Friday, 27 November 2009
The Mullage Machine
You know when you have a formless blob of an idea floating around in your head? It could end up nowhere, but equally, it could end up being a half decent story. It’s a bit like having a lump of dough that needs to prove and bake into something with a purpose. And I don’t compare food and stories lightly, but I still compare them.
Sometimes you need to allow an idea, or a scene, to lurk inside your brain for a while until it takes shape. My friend Alexandra talks about putting it in The Mullage Machine.
I have a very half-baked idea for a new children’s book right now and as always with me at this stage, it’s more about feeling a certain atmosphere than a tangible idea in which A, B and C happen. It’s so half-baked in fact, that I’m worried I have incurred the wrath of the Muse’s bouncers by even mentioning it. [If you’ve never come across the Muse’s bouncers before, believe me, they’re not to be messed with.
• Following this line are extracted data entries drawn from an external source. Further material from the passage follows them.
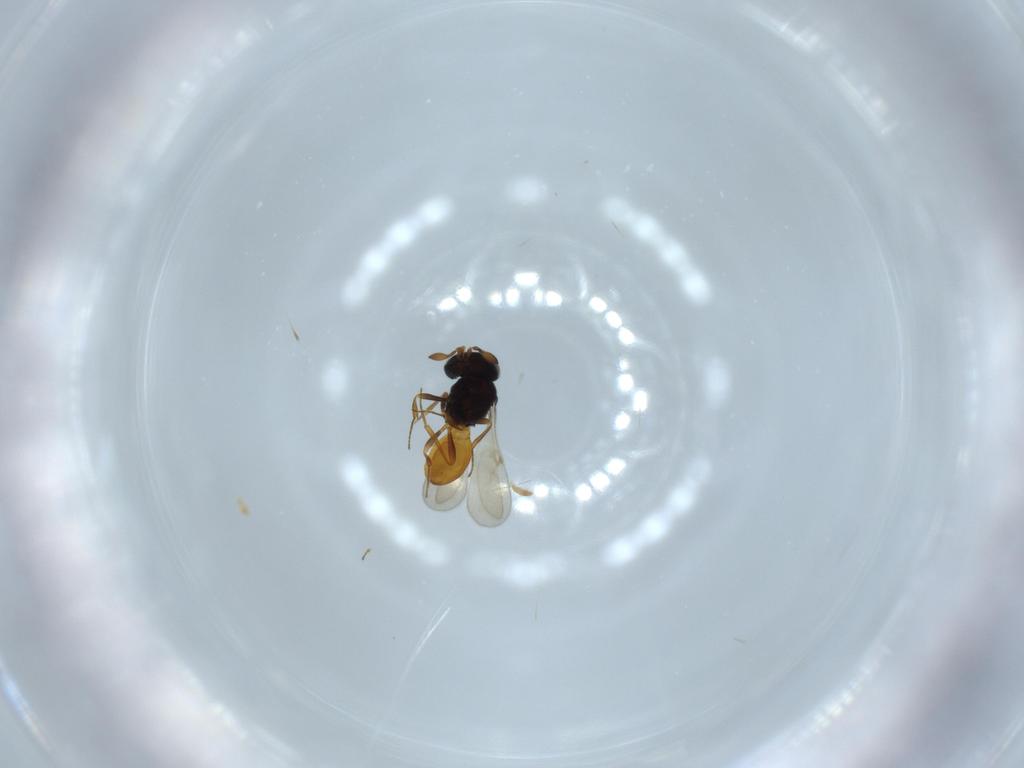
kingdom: Animalia
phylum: Arthropoda
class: Insecta
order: Hymenoptera
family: Scelionidae
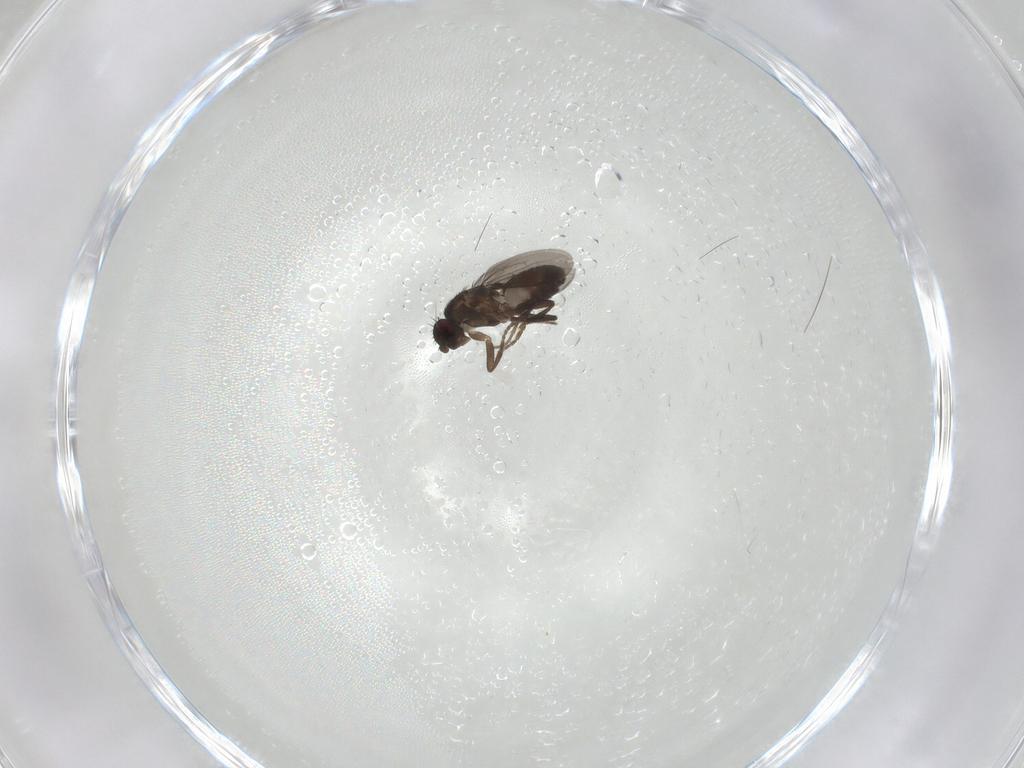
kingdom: Animalia
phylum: Arthropoda
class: Insecta
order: Diptera
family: Sphaeroceridae
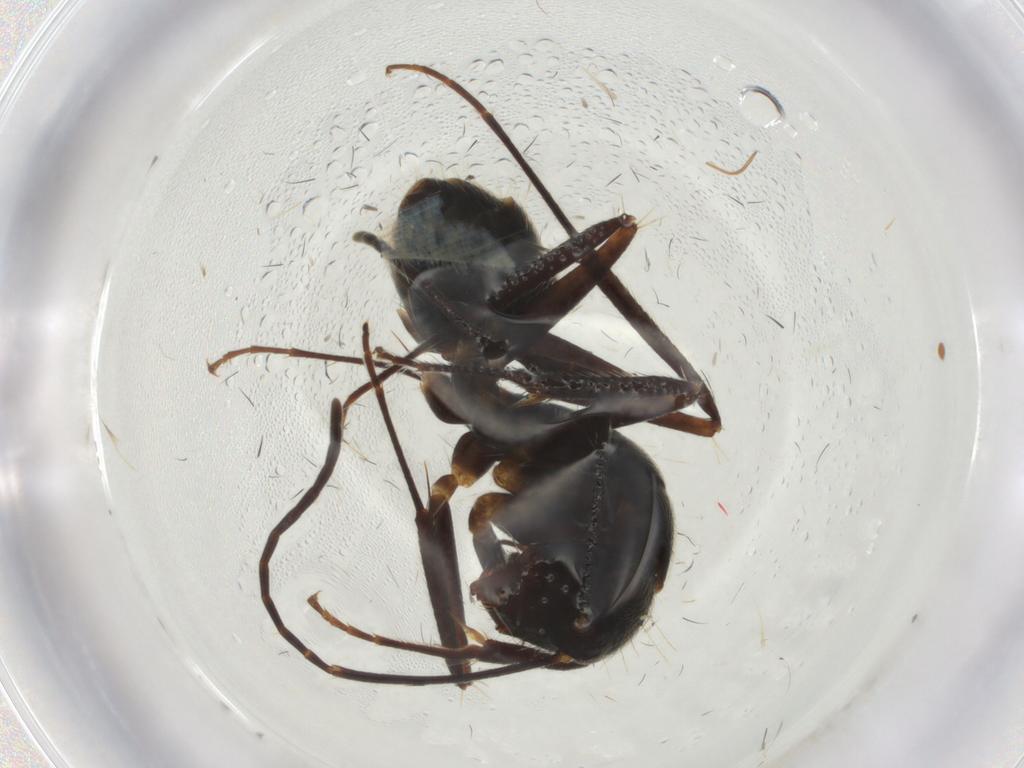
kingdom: Animalia
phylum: Arthropoda
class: Insecta
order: Hymenoptera
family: Formicidae
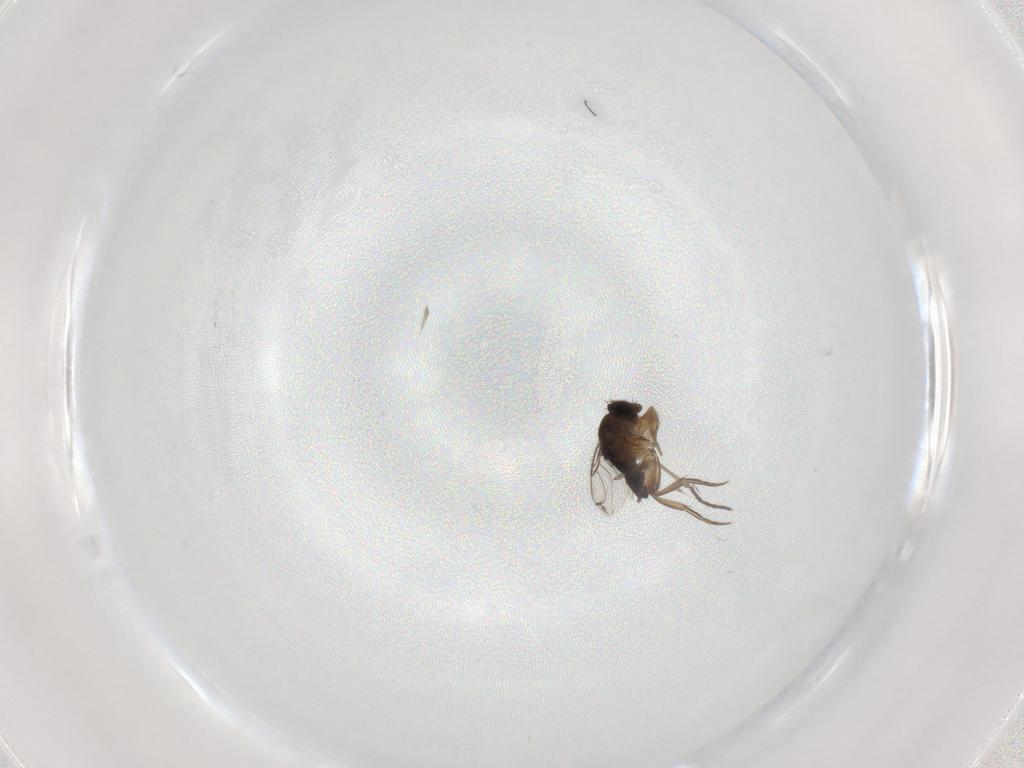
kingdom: Animalia
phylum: Arthropoda
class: Insecta
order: Diptera
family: Sciaridae
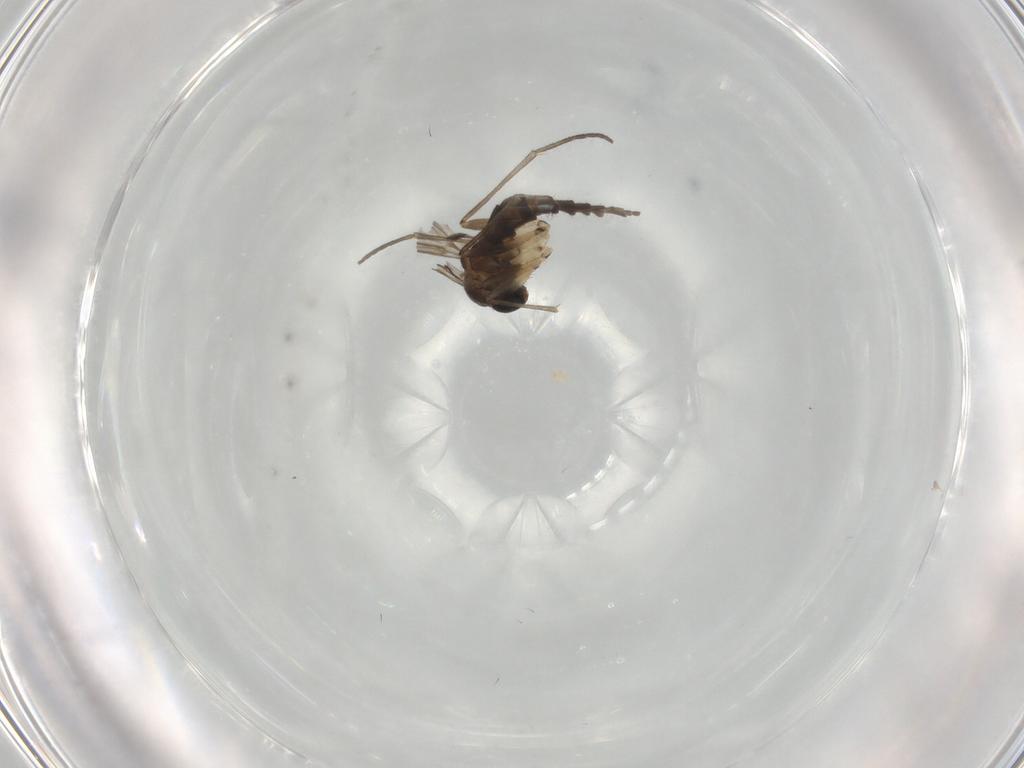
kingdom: Animalia
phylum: Arthropoda
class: Insecta
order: Diptera
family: Sciaridae
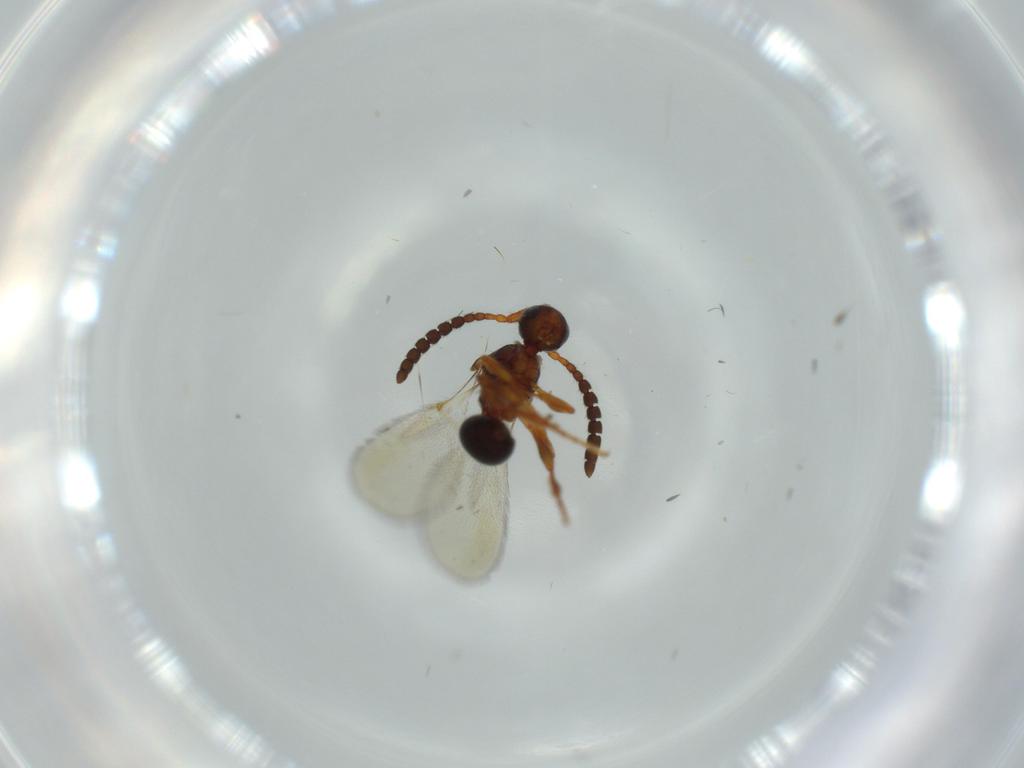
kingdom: Animalia
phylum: Arthropoda
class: Insecta
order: Hymenoptera
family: Diapriidae
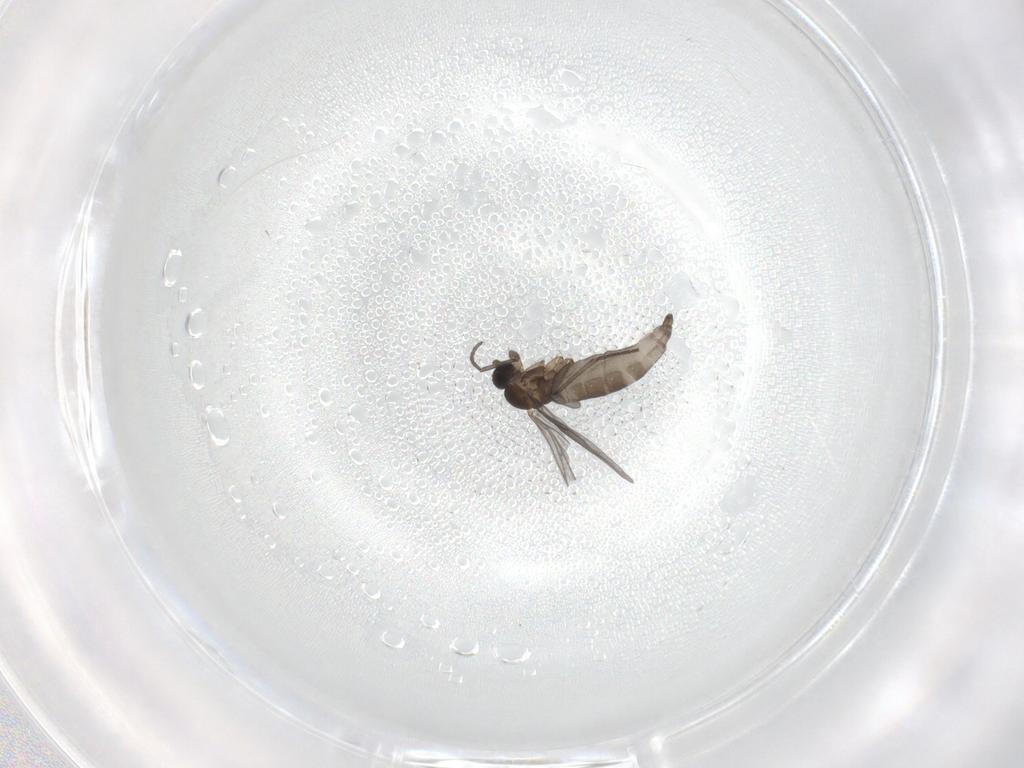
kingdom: Animalia
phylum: Arthropoda
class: Insecta
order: Diptera
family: Sciaridae
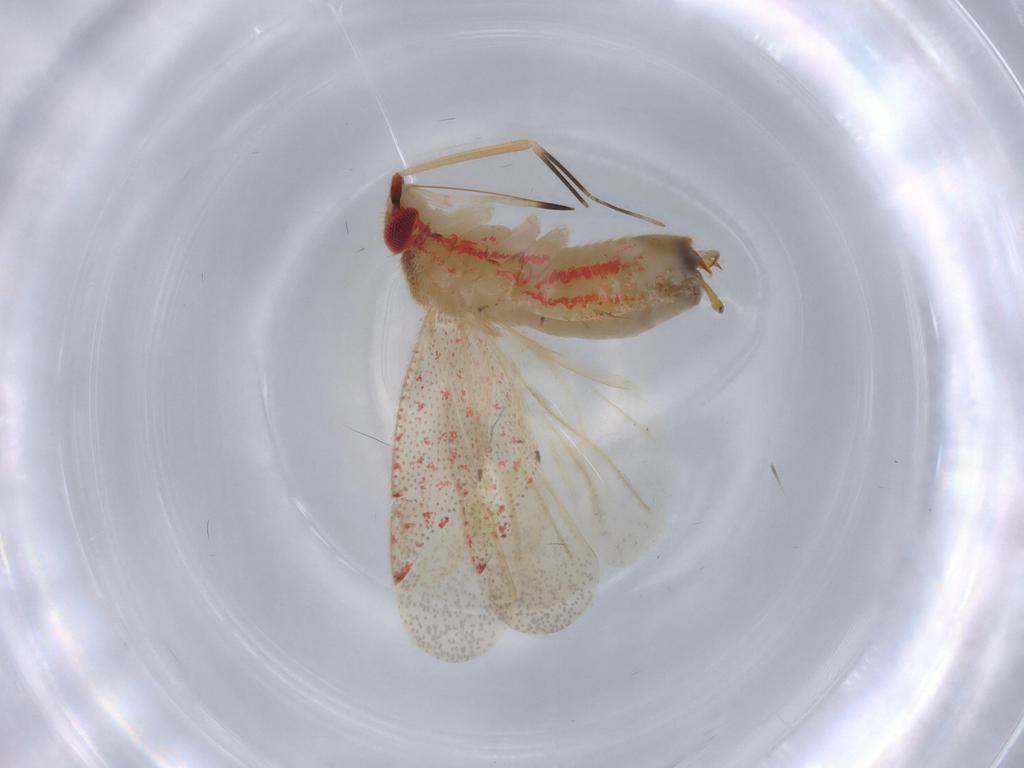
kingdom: Animalia
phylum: Arthropoda
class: Insecta
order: Hemiptera
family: Miridae
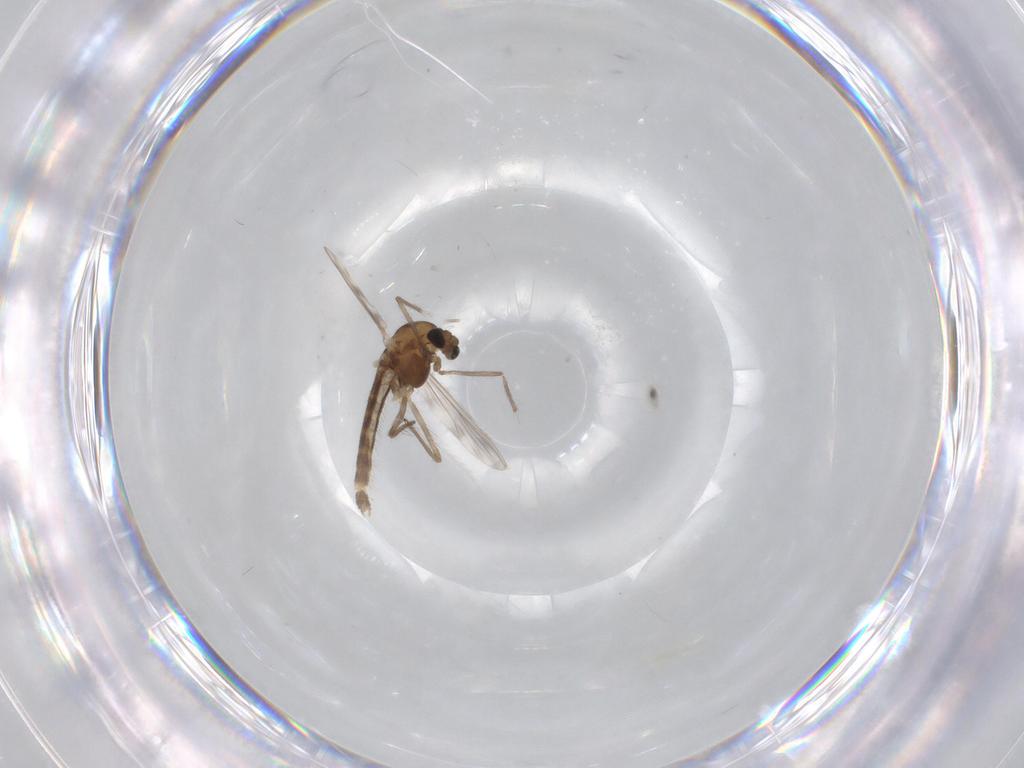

The Muse wafts about in a diaphanous dress with flowers in her hair but her bouncers have tattoos on their knuckles and steel toecaps in their boots. They’ll escort you off the premises with a few broken limbs and a black eye as soon as look at you. I’ve posted before about how I managed to kill a book by blabbing all over the place about it instead of writing it. I won’t make that mistake again, beyond asking my nearest and dearest questions like, ‘So what would happen if…?’ and ‘Have you ever heard of this…?’
But as long as you keep schtum and don’t leave the idea in the mullage machine for too long, this can be one of the most delicious stages of writing something new. At this point, the book is perfect. Anything could happen and the story could go anywhere. The prose is brilliantly polished and yet natural, the plot will do all the things a plot should do. [Note that I haven’t listed them. That’s because I don’t really know. Answers on a postcard please to the usual address]. The characters will make sparkling dialogue and behave just like living breathing people. Except they’ll be much more interesting than real people.
So if you haven’t touched a keyboard or pen in relation to your current story but have been cranking up the mullage machine instead, don’t worry.
Thinking can sometimes be writing too.